Lembrei-me das histórias sobre tráfico de pessoas, de cocaína e o sonho de ascensão econômica e liberdade, pois muitos haviam desistido de seus países de origem, que ainda estão mergulhados no terror da fome e da guerra civil. Acho que meu pensamento estava recheado pela história de africanos que vi na série “Destino São Paulo” [3]. Decidi sair daquele local.

As prostitutas com gracejos se esforçavam para proteger seus cabelos a base de chapinha, e sorrateiramente tiravam o salto se deslocando com facilidade para longe das enxurradas. A Igreja Da Graça não só abrigava fiéis, mas também todos aqueles que de alguma maneira buscavam proteção, não no divino, mas sim no vão da entrada que dava acesso ao templo.

O Bar Brahma estava lotado, pomposo e cheio de tradição improvisava seu samba que abafado pelo som dos trovões e fortes gotas d’água se confundiam ora com o som da cuíca, ora com o do pandeiro e até com o do cavaco.

Toda essa boa sonoridade composta pela natureza e por alguns bambas do samba, foi interrompida por conversas desnecessárias de almas penadas ou despenadas pela chuva. Dois jovens negros procuravam pela Galeria do Rock, pela conversa pude entender que iriam encontrar outros amigos para tomar cerveja. Um deles se manifestou com o tema da vez – o fim do mundo – dizendo que se era chegada a hora, que essa era uma boa hora, pois completaria 22 anos e não tinha mais perspectiva e esperança na “droga do mundo”.  Uma senhora loira interrompeu o diálogo dos garotos, declarando a incoerência no fato de um garoto ser tão novo e já reclamar da pouca vida e que ela, mesmo avançada em idade ainda queria viver por longos anos.

Aos poucos se cessaram os ruídos humanos, aos poucos a chuva levara pela correnteza os sacos de lixo e o mau cheiro das ruas perdia o acento. A odisseia na Avenida São João reservara para mim um momento, uma imagem, uma revelação daquilo que paulatinamente aceitamos como forma legitimada de sociedade.

Dois meninos em condição de rua corriam descalços mas levavam consigo um guarda-chuva. Tenho certeza que muitos, como eu, desejariam ter também um guarda-chuva como aquele para poder seguir viagem. Mas os meninos não estavam tão seguros assim, pois um forte vento passou e lançou o guarda-chuva para o meio da avenida, onde ônibus e carros o destruíram.

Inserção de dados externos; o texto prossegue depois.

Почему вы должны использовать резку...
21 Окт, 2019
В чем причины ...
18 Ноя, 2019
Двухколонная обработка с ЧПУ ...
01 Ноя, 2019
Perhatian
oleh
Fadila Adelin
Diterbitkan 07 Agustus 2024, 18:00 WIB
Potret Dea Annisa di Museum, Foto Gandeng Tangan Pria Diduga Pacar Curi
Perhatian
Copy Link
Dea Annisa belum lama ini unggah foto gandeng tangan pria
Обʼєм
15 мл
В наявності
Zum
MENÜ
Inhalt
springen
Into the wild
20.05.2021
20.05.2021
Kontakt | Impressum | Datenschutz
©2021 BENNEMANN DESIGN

O vento, como um malandro, soprou o guarda-chuva, os garotos nem se quer olharam para trás, continuaram a correr descalços e sumiram ruas adentro.

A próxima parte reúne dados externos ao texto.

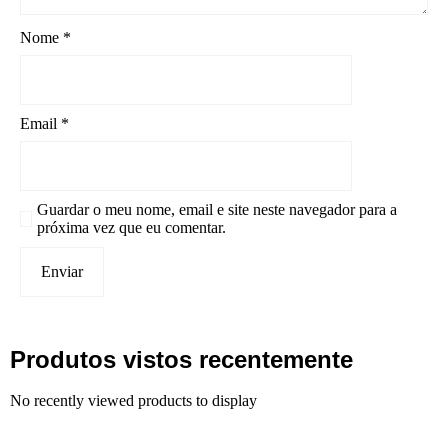
Nome
*
Email
*
Guardar o meu nome, email e site neste navegador para a
próxima vez que eu comentar.
Produtos vistos recentemente
No recently viewed products to display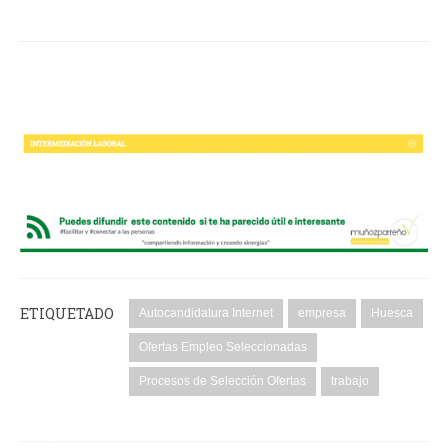
ETIQUETADO
Autocandidatura Internet
empresa
Huesca
Ofertas Empleo Seleccionadas
Procesos de Selección Ofertas
trabajo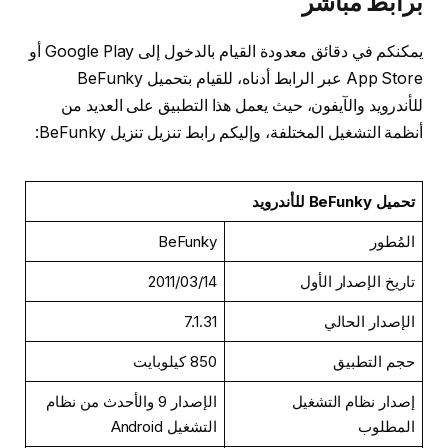
برابط مباشر
يمكنكم في دقائق معدودة القيام بالدخول إلى Google Play أو
App Store عبر الرابط أدناه، للقيام بتحميل BeFunky
للأندرويد والآيفون، حيث يعمل هذا التطبيق على العديد من
أنظمة التشغيل المختلفة، وإليكم رابط تنزيل تنزيل BeFunky:
تحميل BeFunky للأندرويد
المُطور
BeFunky
تاريخ الإصدار الأول
14‏/03‏/2011
الإصدار الحالي
7.1.31
حجم التطبيق
850 كيلوبايت
إصدار نظام التشغيل
الإصدار 9 والأحدث من نظام
المطلوب
التشغيل Android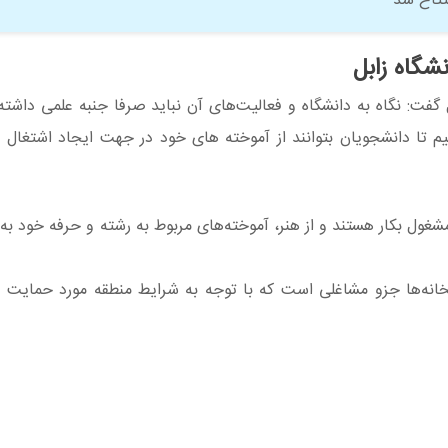
تاح شد
شگاه زابل
گفت: نگاه به دانشگاه و فعالیت‌های آن نباید صرفا جنبه علمی داشته 
نیم تا دانشجویان بتوانند از آموخته های خود در جهت ایجاد اشتغال و 
شغول بکار هستند و از هنر، آموخته‌های مربوط به رشته و حرفه‌ خود به
انه‌ها جزو مشاغلی است که با توجه به شرایط منطقه مورد حمایت دا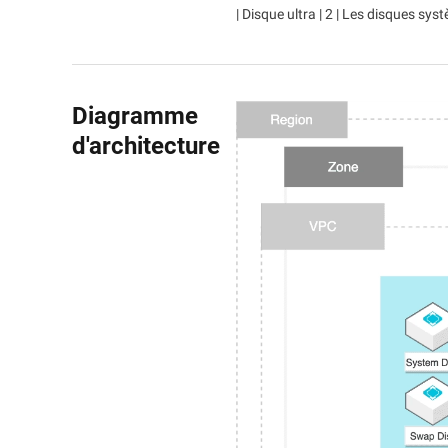
| Disque ultra | 2 | Les disques s
Diagramme
d'architecture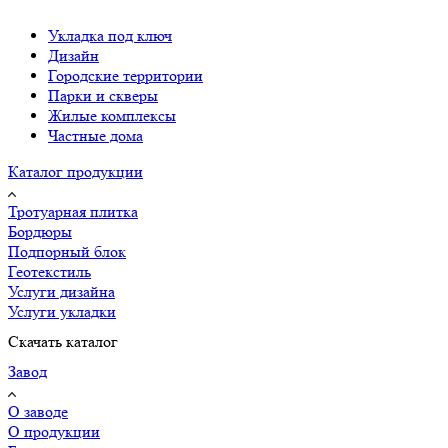
Укладка под ключ
Дизайн
Городские территории
Парки и скверы
Жилые комплексы
Частные дома
Каталог продукции
Тротуарная плитка
Бордюры
Подпорный блок
Геотекстиль
Услуги дизайна
Услуги укладки
Скачать каталог
Завод
О заводе
О продукции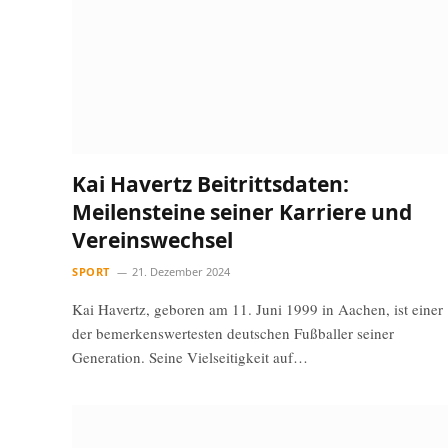
Kai Havertz Beitrittsdaten:
Meilensteine seiner Karriere und
Vereinswechsel
SPORT
21. Dezember 2024
Kai Havertz, geboren am 11. Juni 1999 in Aachen, ist einer
der bemerkenswertesten deutschen Fußballer seiner
Generation. Seine Vielseitigkeit auf…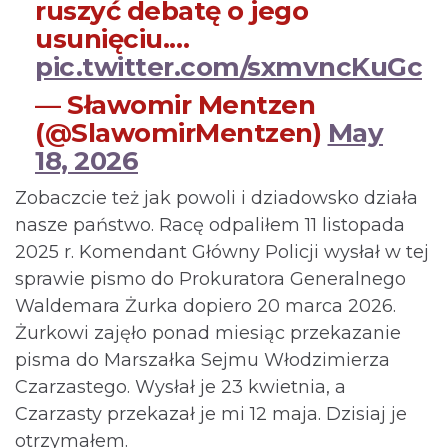
ruszyć debatę o jego
usunięciu.…
pic.twitter.com/sxmvncKuGc
— Sławomir Mentzen
(@SlawomirMentzen)
May
18, 2026
Zobaczcie też jak powoli i dziadowsko działa
nasze państwo. Racę odpaliłem 11 listopada
2025 r. Komendant Główny Policji wysłał w tej
sprawie pismo do Prokuratora Generalnego
Waldemara Żurka dopiero 20 marca 2026.
Żurkowi zajęło ponad miesiąc przekazanie
pisma do Marszałka Sejmu Włodzimierza
Czarzastego. Wysłał je 23 kwietnia, a
Czarzasty przekazał je mi 12 maja. Dzisiaj je
otrzymałem.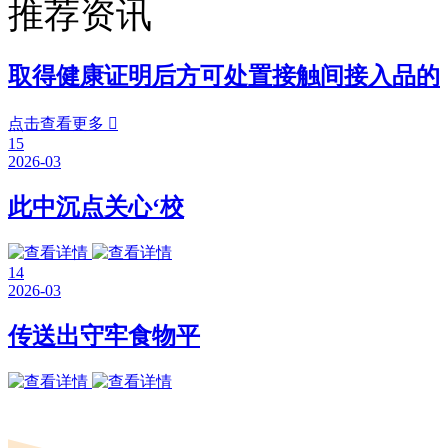
推荐资讯
取得健康证明后方可处置接触间接入品的
点击查看更多

15
2026-03
此中沉点关心‘校
14
2026-03
传送出守牢食物平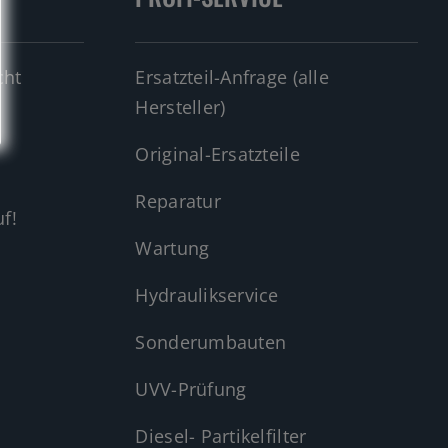
cht
Ersatzteil-Anfrage (alle
Hersteller)
Original-Ersatzteile
Reparatur
f!
Wartung
Hydraulikservice
Sonderumbauten
UVV-Prüfung
Diesel- Partikelfilter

 Temos deixado o vento soprar o guarda-chuva quando olhamos e apenas aceitamos a deterioração das relações sociais e da cidade. Passei por estrangeiros africanos, prostitutas, meninos em condição de rua e cheguei – molhado ao meu destino e dei de cara com outra classe; a elite dotada de erudição que desenvolve os planos de habitação dessa cidade, onde comemoravam o lançamento de um livro que trata de políticas municipais de habitação.

 O lançamento foi regado a champanhe, música ao vivo e pessoas prenhes de cultura. A chuva tropical que caiu em São Paulo me proporcionou grandes reflexões e pude sentir, nem que por um instante, o movimento e as manifestações urbanas, o livro que é bom eu não peguei, pois cheguei atrasado devido a essa mesma chuva. Vivemos numa cidade ambivalente. 

 


[1] Plano Municipal de Habitação

[2] http://www1.folha.uol.com.br/ilustrada/1195809-praca-das-artes-quer-requalificar-centro-de-sao-paulo.shtml

[3] Série que mostra a vida cotidiana de estrangeiros na cidade de São Paulo.